Work request: Work out how many lines of the listing below include the string "FASTags", and give that number alone.

===== Records to process =====

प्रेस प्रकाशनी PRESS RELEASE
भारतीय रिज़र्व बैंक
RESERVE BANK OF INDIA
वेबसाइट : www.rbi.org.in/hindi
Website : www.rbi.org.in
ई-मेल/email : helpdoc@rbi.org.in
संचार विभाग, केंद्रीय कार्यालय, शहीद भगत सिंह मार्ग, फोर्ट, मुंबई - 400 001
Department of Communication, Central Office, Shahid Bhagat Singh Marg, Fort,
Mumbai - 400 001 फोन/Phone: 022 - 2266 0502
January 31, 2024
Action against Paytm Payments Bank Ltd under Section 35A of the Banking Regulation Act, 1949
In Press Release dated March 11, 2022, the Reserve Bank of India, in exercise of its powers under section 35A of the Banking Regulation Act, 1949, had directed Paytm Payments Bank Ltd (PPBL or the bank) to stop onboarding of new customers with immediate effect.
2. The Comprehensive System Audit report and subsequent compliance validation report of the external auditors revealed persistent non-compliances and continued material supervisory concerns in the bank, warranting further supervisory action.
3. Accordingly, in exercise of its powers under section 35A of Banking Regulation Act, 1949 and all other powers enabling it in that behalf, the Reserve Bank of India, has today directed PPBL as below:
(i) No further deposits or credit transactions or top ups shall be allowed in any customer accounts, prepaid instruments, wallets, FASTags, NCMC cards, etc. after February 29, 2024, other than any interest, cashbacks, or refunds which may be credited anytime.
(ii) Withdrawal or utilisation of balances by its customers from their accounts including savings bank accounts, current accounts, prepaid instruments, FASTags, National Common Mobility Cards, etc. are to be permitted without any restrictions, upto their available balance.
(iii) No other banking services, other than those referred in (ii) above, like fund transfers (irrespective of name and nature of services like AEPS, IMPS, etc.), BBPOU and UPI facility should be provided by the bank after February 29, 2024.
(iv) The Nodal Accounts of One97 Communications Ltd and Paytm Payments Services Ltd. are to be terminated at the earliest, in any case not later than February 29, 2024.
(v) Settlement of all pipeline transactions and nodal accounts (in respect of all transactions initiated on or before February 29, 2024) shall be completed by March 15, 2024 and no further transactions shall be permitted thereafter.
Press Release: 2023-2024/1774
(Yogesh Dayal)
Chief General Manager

=====

Answer to this task: 2